§ Problem to solve
Filter the data for lines with the word "each", then copy every line so identified.

[Given records]

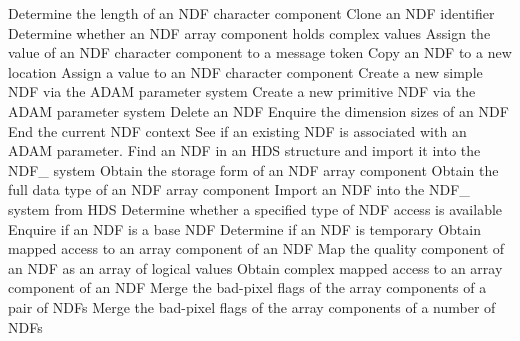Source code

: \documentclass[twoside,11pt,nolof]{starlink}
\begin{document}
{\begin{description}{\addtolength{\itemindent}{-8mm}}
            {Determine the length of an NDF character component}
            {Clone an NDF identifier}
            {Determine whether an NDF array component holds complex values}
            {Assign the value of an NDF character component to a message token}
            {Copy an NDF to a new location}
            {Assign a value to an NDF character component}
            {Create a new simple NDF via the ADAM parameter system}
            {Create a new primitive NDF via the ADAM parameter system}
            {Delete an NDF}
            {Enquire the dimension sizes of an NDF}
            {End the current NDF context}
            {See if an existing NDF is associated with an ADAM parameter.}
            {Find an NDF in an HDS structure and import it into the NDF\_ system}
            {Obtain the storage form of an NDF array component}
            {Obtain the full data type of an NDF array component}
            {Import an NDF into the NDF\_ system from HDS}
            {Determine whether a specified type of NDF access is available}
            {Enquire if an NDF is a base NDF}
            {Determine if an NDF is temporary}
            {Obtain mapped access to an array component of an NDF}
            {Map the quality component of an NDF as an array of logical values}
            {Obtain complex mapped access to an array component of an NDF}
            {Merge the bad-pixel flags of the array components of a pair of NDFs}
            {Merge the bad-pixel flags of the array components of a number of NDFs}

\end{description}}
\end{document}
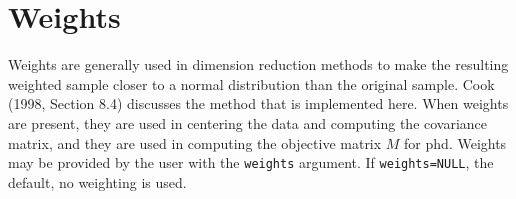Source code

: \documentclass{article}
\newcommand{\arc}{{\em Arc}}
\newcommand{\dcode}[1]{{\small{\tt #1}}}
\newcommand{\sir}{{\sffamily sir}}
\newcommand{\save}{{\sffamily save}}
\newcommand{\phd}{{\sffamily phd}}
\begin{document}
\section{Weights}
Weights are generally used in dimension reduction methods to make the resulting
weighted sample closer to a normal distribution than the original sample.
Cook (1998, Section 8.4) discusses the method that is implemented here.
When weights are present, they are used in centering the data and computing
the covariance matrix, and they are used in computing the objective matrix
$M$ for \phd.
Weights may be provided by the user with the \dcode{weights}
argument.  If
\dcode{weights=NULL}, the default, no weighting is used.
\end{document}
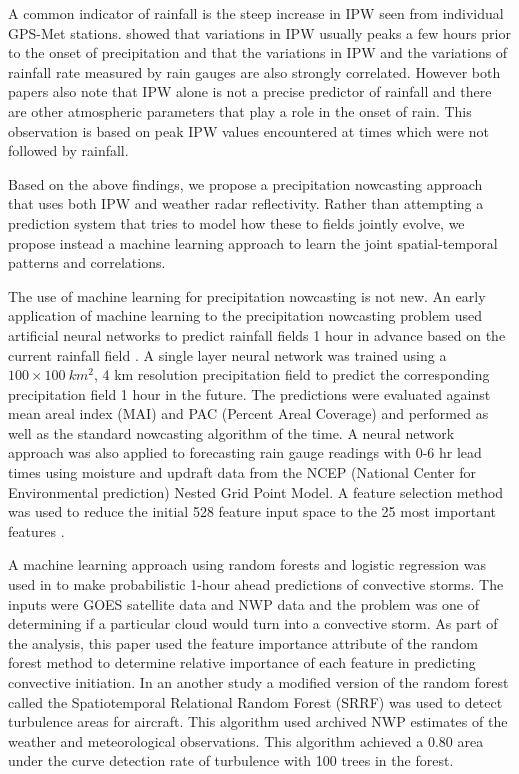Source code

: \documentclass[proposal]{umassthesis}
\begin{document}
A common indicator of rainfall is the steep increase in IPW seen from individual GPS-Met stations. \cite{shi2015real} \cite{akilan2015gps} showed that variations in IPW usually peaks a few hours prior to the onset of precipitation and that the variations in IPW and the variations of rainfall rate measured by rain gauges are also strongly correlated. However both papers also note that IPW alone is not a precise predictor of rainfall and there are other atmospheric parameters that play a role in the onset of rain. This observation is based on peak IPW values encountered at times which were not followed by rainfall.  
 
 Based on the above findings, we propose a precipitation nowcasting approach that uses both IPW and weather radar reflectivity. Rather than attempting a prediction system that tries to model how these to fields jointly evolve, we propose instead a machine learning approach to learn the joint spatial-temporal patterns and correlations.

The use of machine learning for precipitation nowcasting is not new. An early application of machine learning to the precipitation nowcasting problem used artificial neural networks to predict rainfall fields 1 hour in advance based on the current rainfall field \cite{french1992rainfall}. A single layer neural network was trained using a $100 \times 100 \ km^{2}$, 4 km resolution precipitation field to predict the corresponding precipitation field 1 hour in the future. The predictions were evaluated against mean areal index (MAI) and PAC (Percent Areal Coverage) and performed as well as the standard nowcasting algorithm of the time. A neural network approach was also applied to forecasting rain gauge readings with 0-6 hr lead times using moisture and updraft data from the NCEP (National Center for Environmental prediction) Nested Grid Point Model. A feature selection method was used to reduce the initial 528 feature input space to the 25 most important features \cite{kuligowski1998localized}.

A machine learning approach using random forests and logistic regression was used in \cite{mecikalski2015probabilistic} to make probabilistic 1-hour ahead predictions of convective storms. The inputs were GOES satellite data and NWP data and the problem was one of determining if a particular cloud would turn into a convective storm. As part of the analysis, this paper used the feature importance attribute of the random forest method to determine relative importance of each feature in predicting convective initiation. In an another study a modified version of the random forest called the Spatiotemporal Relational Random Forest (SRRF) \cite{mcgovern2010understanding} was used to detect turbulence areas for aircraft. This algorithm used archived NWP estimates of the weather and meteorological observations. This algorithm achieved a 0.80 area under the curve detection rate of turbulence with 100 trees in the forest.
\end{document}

[/Given records]
[Given records]

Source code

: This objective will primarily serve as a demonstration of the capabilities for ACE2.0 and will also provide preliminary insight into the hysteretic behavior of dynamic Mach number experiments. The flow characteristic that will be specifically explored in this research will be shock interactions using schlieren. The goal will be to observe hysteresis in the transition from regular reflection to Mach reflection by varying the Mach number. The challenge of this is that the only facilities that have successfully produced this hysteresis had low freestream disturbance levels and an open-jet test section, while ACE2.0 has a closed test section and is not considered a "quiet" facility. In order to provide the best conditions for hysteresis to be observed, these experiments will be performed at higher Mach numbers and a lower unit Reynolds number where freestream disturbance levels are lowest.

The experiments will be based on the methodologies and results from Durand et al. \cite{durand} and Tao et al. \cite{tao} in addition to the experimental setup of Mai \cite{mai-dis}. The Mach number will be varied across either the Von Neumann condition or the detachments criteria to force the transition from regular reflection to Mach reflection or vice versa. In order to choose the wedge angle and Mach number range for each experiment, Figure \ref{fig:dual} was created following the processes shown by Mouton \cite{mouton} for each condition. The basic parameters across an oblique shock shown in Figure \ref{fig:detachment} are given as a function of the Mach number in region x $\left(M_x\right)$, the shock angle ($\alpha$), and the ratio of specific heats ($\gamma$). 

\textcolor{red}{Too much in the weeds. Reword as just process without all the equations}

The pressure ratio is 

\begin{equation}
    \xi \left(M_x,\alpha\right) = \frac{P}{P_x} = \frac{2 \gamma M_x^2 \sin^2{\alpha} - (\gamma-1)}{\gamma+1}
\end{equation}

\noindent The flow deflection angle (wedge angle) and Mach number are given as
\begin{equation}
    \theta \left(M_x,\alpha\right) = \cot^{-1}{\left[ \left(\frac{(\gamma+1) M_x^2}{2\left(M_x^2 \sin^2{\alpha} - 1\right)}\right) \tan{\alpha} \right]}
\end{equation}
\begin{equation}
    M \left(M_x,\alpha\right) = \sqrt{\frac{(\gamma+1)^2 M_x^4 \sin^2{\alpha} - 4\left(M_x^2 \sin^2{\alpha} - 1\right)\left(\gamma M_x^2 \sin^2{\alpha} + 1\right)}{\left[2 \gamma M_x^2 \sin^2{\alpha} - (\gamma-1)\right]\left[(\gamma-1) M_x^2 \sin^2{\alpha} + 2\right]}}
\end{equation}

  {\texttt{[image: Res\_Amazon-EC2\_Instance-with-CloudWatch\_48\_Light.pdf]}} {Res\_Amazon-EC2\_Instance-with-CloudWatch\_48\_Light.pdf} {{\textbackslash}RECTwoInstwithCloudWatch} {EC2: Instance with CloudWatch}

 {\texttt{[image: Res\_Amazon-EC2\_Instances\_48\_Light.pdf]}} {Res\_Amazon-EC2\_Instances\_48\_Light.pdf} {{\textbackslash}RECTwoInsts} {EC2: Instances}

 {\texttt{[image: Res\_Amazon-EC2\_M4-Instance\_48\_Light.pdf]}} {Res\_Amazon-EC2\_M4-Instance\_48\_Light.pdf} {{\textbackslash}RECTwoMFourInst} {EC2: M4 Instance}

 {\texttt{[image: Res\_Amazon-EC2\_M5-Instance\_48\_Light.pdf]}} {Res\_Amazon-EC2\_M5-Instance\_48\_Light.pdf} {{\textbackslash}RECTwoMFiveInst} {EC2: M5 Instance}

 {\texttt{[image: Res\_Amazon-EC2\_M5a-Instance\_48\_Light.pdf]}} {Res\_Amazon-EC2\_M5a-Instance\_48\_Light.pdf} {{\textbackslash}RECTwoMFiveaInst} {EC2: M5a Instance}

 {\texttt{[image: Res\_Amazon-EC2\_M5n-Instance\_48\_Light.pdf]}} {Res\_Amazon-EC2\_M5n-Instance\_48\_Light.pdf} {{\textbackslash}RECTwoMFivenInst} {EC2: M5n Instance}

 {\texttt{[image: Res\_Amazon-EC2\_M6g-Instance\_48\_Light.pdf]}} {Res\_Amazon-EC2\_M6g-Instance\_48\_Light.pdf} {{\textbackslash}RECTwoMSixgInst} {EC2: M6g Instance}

[/Given records]

§ Your solution
A machine learning approach using random forests and logistic regression was used in \cite{mecikalski2015probabilistic} to make probabilistic 1-hour ahead predictions of convective storms. The inputs were GOES satellite data and NWP data and the problem was one of determining if a particular cloud would turn into a convective storm. As part of the analysis, this paper used the feature importance attribute of the random forest method to determine relative importance of each feature in predicting convective initiation. In an another study a modified version of the random forest called the Spatiotemporal Relational Random Forest (SRRF) \cite{mcgovern2010understanding} was used to detect turbulence areas for aircraft. This algorithm used archived NWP estimates of the weather and meteorological observations. This algorithm achieved a 0.80 area under the curve detection rate of turbulence with 100 trees in the forest.
The experiments will be based on the methodologies and results from Durand et al. \cite{durand} and Tao et al. \cite{tao} in addition to the experimental setup of Mai \cite{mai-dis}. The Mach number will be varied across either the Von Neumann condition or the detachments criteria to force the transition from regular reflection to Mach reflection or vice versa. In order to choose the wedge angle and Mach number range for each experiment, Figure \ref{fig:dual} was created following the processes shown by Mouton \cite{mouton} for each condition. The basic parameters across an oblique shock shown in Figure \ref{fig:detachment} are given as a function of the Mach number in region x $\left(M_x\right)$, the shock angle ($\alpha$), and the ratio of specific heats ($\gamma$). 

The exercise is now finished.